● WHAT TO DO
The answer is to be the data that follows, transcribed exactly, minus its pictures.

● SUPPLIED DATA
= Beginning of Section =

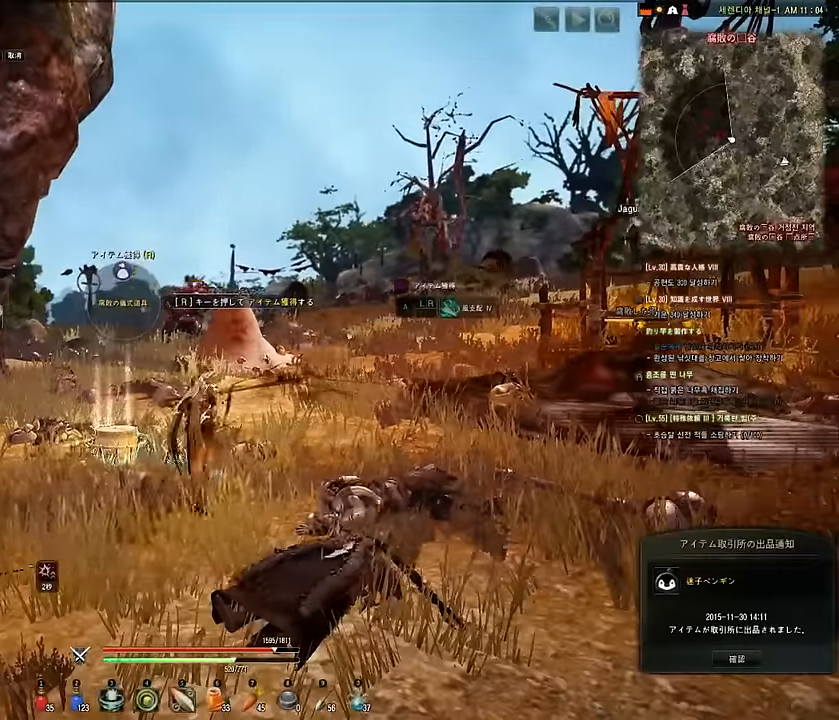
{"keys": ["shift"], "mouse": ["left", "right"], "events": [[17, "e", "down"], [33, "mouse_left", "down"], [50, "mouse_right", "down"], [50, "shift", "down"], [167, "s", "up"], [183, "e", "up"]]}
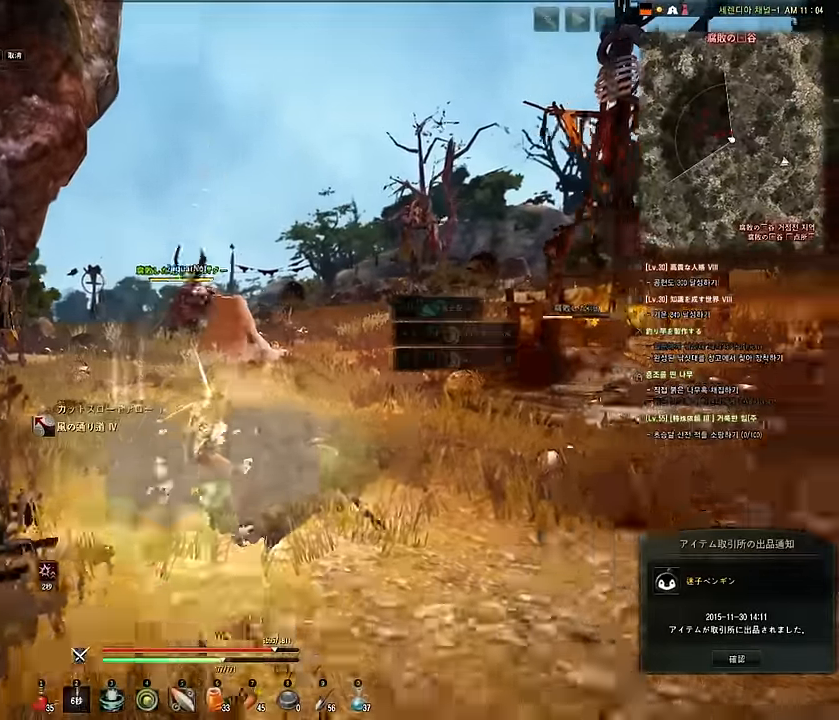
{"keys": ["shift"], "mouse": ["left", "right"], "events": [[50, "mouse_right", "up"], [83, "mouse_left", "up"], [83, "shift", "up"], [250, "s", "down"], [300, "e", "down"], [383, "shift", "down"], [400, "mouse_left", "down"], [450, "mouse_right", "down"], [500, "e", "up"], [500, "s", "up"]]}
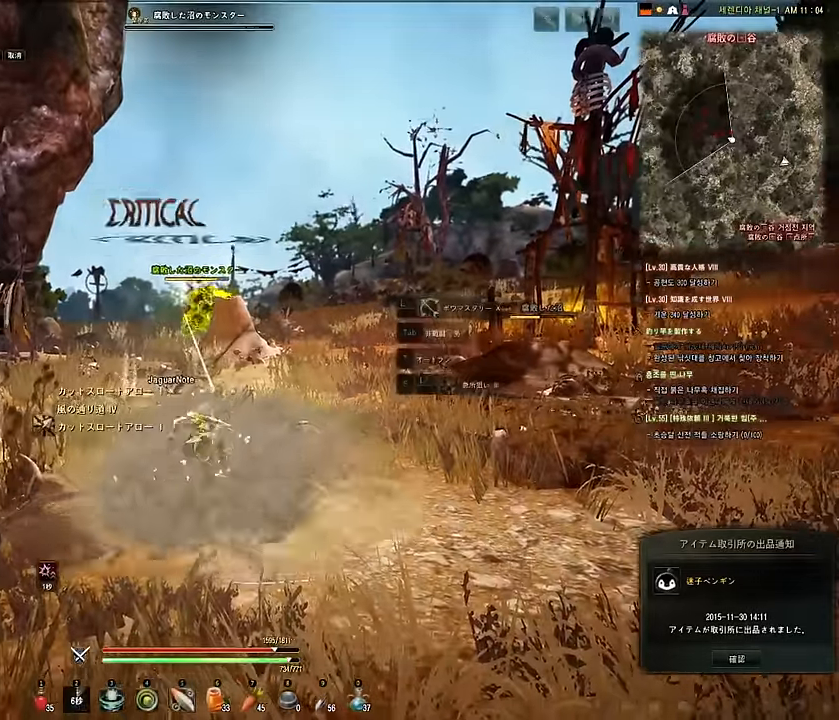
{"keys": ["shift"], "mouse": ["left", "right"], "events": []}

= End of Section =

● ANSWER SPACE
{"keys": ["shift"], "mouse": ["left", "right"], "events": [[17, "e", "down"], [33, "mouse_left", "down"], [50, "mouse_right", "down"], [50, "shift", "down"], [167, "s", "up"], [183, "e", "up"]]}
{"keys": ["shift"], "mouse": ["left", "right"], "events": [[50, "mouse_right", "up"], [83, "mouse_left", "up"], [83, "shift", "up"], [250, "s", "down"], [300, "e", "down"], [383, "shift", "down"], [400, "mouse_left", "down"], [450, "mouse_right", "down"], [500, "e", "up"], [500, "s", "up"]]}
{"keys": ["shift"], "mouse": ["left", "right"], "events": []}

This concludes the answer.